If there is a criticism of this book, it is the lack of analysis about the young Murdoch’s motivations beyond the purely acquisitive and what might happen when Rupert dies. To be fair, Manning alludes to this in the final chapter, quoting a Wall St analyst as saying the day that happens, the unimpressive and dilettantish Lachlan will be fired. But that is the sum of it. The straight reporting is solid, but I would have liked more of a cultural and psychological analysis of someone who has been bequeathed immense power and wealth. What does he want to use it for? What do others think of the succession plan? Why has Rupert placed so much faith in him? And what does the rest of the family think? Perhaps that is the drawback of an unauthorised biography. Manning does not have the opportunity to get close enough to the main actors to probe any deeper, so much of the material is third hand.

Others may disagree, but I would have liked fewer details of the endless business machinations (the eye-glazing technicalities of the sell-out to Disney left me skimming ahead) and more reflections on how the Murdochs work their power and influence. Also, I would have preferred more analysis on the implications of the splintering of the old mainstream media empires by the internet and rise of social media. But perhaps that is someone else’s book. Suffice to say, for this reader at least, the cultural, political and media implications of the Murdoch’s long dominance of our democracies is more interesting than their byzantine deal-making – as fascinating as this is to pure business journalists.

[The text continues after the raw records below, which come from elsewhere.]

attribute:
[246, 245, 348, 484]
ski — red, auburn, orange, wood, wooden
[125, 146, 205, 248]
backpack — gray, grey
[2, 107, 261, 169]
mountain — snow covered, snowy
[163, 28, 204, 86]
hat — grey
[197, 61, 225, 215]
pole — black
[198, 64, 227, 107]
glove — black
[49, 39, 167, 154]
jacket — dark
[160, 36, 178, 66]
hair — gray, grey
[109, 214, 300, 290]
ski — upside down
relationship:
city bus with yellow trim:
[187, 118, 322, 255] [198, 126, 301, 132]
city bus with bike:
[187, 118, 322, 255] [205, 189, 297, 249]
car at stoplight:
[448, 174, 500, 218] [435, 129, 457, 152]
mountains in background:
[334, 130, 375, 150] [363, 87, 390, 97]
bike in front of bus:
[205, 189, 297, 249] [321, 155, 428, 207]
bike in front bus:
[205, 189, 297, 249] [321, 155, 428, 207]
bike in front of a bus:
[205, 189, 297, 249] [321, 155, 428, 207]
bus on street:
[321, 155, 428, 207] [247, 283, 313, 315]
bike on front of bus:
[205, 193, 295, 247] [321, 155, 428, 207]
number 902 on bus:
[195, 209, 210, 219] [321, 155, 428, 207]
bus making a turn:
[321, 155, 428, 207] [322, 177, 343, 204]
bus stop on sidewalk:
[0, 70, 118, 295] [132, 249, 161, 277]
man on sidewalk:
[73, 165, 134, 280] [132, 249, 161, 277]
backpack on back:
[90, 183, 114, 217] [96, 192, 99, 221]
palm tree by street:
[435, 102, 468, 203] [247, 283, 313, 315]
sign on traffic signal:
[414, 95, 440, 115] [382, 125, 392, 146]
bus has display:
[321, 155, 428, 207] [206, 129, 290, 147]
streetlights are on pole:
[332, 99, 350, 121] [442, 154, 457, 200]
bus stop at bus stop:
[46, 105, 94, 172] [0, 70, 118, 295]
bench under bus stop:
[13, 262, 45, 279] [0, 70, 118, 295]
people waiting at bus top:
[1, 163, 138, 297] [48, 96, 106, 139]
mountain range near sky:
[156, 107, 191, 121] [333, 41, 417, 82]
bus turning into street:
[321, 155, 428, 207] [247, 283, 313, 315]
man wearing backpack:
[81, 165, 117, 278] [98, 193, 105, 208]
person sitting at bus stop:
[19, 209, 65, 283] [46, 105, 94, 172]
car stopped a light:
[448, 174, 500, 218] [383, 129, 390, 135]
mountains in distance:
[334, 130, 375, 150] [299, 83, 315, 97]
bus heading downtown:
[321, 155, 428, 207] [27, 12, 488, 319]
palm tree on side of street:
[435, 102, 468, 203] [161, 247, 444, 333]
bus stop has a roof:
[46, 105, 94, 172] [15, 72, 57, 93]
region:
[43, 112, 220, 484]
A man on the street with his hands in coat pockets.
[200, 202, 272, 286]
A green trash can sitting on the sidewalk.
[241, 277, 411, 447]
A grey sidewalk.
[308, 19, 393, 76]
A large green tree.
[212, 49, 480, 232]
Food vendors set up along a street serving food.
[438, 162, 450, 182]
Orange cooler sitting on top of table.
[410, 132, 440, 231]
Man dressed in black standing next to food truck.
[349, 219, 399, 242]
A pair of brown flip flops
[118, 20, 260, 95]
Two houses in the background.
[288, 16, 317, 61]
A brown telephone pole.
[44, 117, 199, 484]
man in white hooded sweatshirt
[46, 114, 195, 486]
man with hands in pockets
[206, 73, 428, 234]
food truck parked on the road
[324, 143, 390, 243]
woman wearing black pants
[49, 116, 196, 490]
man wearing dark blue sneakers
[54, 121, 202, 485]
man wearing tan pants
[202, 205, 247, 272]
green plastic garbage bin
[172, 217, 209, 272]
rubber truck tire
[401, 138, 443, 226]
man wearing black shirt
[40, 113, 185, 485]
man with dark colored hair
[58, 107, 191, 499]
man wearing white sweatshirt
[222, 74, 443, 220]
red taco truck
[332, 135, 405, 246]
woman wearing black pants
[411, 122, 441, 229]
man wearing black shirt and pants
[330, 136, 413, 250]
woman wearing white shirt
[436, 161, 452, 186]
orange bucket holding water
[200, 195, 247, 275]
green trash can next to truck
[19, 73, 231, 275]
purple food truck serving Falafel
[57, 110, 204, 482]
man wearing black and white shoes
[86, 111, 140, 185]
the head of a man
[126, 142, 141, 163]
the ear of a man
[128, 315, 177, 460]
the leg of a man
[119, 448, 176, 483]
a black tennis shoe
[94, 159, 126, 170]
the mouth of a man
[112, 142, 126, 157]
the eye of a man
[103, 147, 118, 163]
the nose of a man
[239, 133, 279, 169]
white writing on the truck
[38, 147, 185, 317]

Talking about deals, ‘The Successor’ also predates the Murdochs’ latest move to completely undo the 2013 separation of the company between the Fox assets and the traditional print businesses under News Corp. This is being flagged in some quarters as Rupert’s final act and an attempt to tidy everything up for Lachlan before he shuffles off his mortal coil. But many shareholders outside the 40% controlled by the Murdoch family trust are uneasy about the move – particularly as it will link the print assets back to the increasingly dubious Fox with all its reputational and governance risks.

For anyone who cares about democracy, the demise of the Murdoch dynasty cannot come quick enough. And this last throw of the dice by the patriarch looks more like desperation than anything. If the incurious and insubstantial Lachlan is indeed ‘The Successor’ of the title, it is hard to see a grand plan that will work much beyond the death of the founder – suggesting this dynasty will go the way of others.

If there is any lingering message for the reader from Manning’s book, that is the one.